Il fronce les sourcils (ses sourcils sont bruns et au tracé parfait, comme le logo Nike en moins courbé), apparemment dérouté par ma question.
— Non. Pourquoi ?
Je hausse les épaules un peu trop brusquement.
— Pour savoir. Je vois bien un chien dans cette… grande maison.
— Ma famille n’est pas très chien, en fait.
Il attend ma réaction, comme s’il était responsable des goûts de sa famille.
— Oh… c’est pas grave.
Il me fait visiter certaines pièces de l’intérieur, vaste, immense, sans fin. Il me montre son salon, canapés d’angle en cuir, table basse en onyx, écran plat fiché dans le mur en pierre ; sa mini-salle de cinéma remplie de LED ; une grande salle à manger que je trouve froide (il m’emmène vite ailleurs) ; le long couloir avec le grand miroir, les tableaux (il me cite leurs auteurs, visiblement connus et réputés) et à la fin, il me fait monter à l’étage, dans sa chambre.
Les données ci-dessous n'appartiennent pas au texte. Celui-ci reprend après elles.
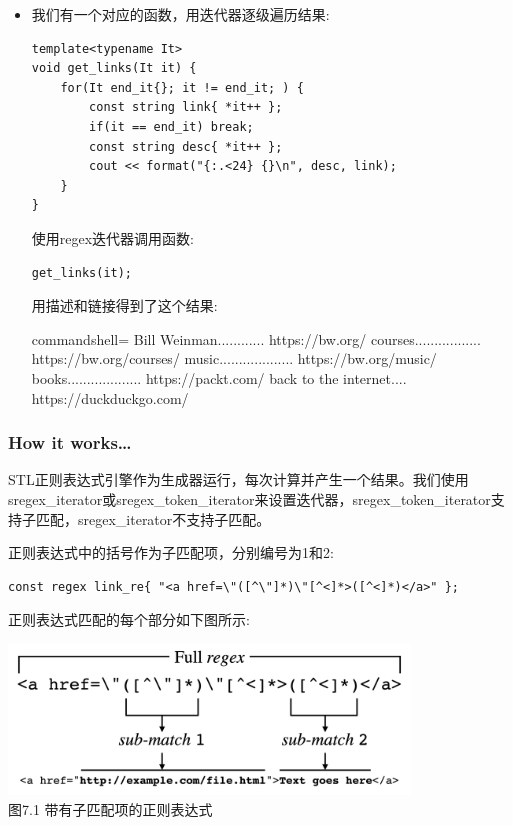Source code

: \begin{itemize}
\item 
我们有一个对应的函数，用迭代器逐级遍历结果:

\begin{lstlisting}[style=styleCXX]
template<typename It>
void get_links(It it) {
	for(It end_it{}; it != end_it; ) {
		const string link{ *it++ };
		if(it == end_it) break;
		const string desc{ *it++ };
		cout << format("{:.<24} {}\n", desc, link);
	}
}
\end{lstlisting}

使用regex迭代器调用函数:

\begin{lstlisting}[style=styleCXX]
get_links(it);
\end{lstlisting}

用描述和链接得到了这个结果:

\begin{tcblisting}{commandshell={}}
Bill Weinman............ https://bw.org/
courses................. https://bw.org/courses/
music................... https://bw.org/music/
books................... https://packt.com/
back to the internet.... https://duckduckgo.com/
\end{tcblisting}
\end{itemize}

\subsubsection{How it works…}

STL正则表达式引擎作为生成器运行，每次计算并产生一个结果。我们使用sregex\_iterator或sregex\_token\_iterator来设置迭代器，sregex\_token\_iterator支持子匹配，sregex\_iterator不支持子匹配。

正则表达式中的括号作为子匹配项，分别编号为1和2:

\begin{lstlisting}[style=styleCXX]
const regex link_re{ "<a href=\"([^\"]*)\"[^<]*>([^<]*)</a>" };
\end{lstlisting}

正则表达式匹配的每个部分如下图所示:

\begin{center}
\includegraphics[width=0.8\textwidth]{content/chapter7/images/1.png}\\
图7.1 带有子匹配项的正则表达式
\end{center}

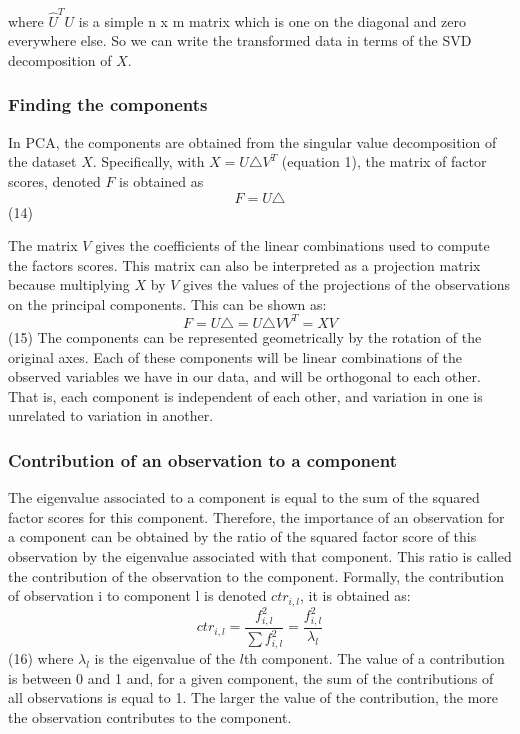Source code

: \documentclass[12pt,twoside]{article}
\begin{document}
where $\hat{U}^{T}U$ is a simple n x m matrix which is one on the diagonal and zero everywhere else. So we can write the transformed data in terms of the SVD decomposition of $X$. 


\subsubsection*{Finding the components}

In PCA, the components are obtained from the singular value decomposition of the dataset $X$. Specifically, with $X = U\triangle V^{T}$ (equation 1), the matrix of factor scores, denoted $F$ is obtained as
$$ F = U\triangle$$ \hfill (14)

The matrix $V$ gives the coefficients of the linear combinations used to compute the factors scores. This matrix can also be interpreted as a projection matrix because multiplying $X$ by $V$ gives the values of the projections of the observations on the principal components. This can be shown as:
$$ F = U\triangle = U\triangle VV^{T}  = XV$$ \hfill (15) 
\bigbreak
The components can be represented geometrically by the rotation of the original axes. Each of these components will be linear combinations of the observed variables we have in our data, and will be orthogonal to each other. That is, each component is independent of each other, and variation in one is unrelated to variation in another. 

\subsubsection*{Contribution of an observation to a component}

The eigenvalue associated to a component is equal to the sum of the squared factor scores for this component. Therefore, the importance of an observation for a component can be obtained by the ratio of the squared factor score of this observation by the eigenvalue associated with that component. This ratio is called the contribution of the observation to the component. Formally, the contribution of observation i to component l is denoted $ ctr_{i,l}$, it is obtained as:
$$ ctr_{i,l} = \frac{f^2_{i,l} }{\sum f^2_{i,l}} = \frac{f^2_{i,l} }{\lambda_{l}} $$  \hfill (16)
where $\lambda_{l}$ is the eigenvalue of the $l$th component. The value of a contribution is between 0 and 1 and, for a given component, the sum of the contributions of all observations is equal to 1. The larger the value of the contribution, the more the observation contributes to the component. 
\end{document}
Sa chambre ressemble à celle d’un catalogue de déco : parfaite mais impersonnelle, hormis un tiroir où il range des photos : un ours en peluche perché sur un fauteuil roulant, un dressing rempli de chemises, de dizaines de chemises, avec une ombre (celle de Christian?) qui se dessine dans le couloir, un château en ruine, une chouette ou un hibou, un élastique cassé, une haltère, une poche plastique fichée sur un poteau et gonflée par un courant d’air, un ours en peluche éventré…
— Pourquoi… toutes ces photos ?
— Elles me rappellent certaines choses, explique-t-il.
J’en attrape une au hasard : le Mont Saint-Michel.
— Celle-là, elle t’évoque quoi ?
Il réfléchit quelques instants (il rayonne presque, quand il réfléchit) et explique, énigmatique :
— Une issue incertaine.
— D’accord, Monsieur Mystère, dis-je avec un sourire. Pourquoi il n’y a pas de gens sur ces photos ?
Il secoue la tête.
— Les gens mentent. Seuls les objets sont sincères.
— C’est profond…
Il rit légèrement et j’ai soudain très, très envie de l’embrasser. Je le pousse sans crier gare sur le lit, il s’affaisse en souriant et je grimpe sur lui pour le plaquer, le forcer à rester immobile, bien que je sache qu’il pourrait me repousser aisément, comme une poupée de chiffon. Nous nous embrassons pendant quelques minutes, puis je lui caresse les cheveux en poussant des sortes de ronronnements. Christian, lui, semble paisible et heureux.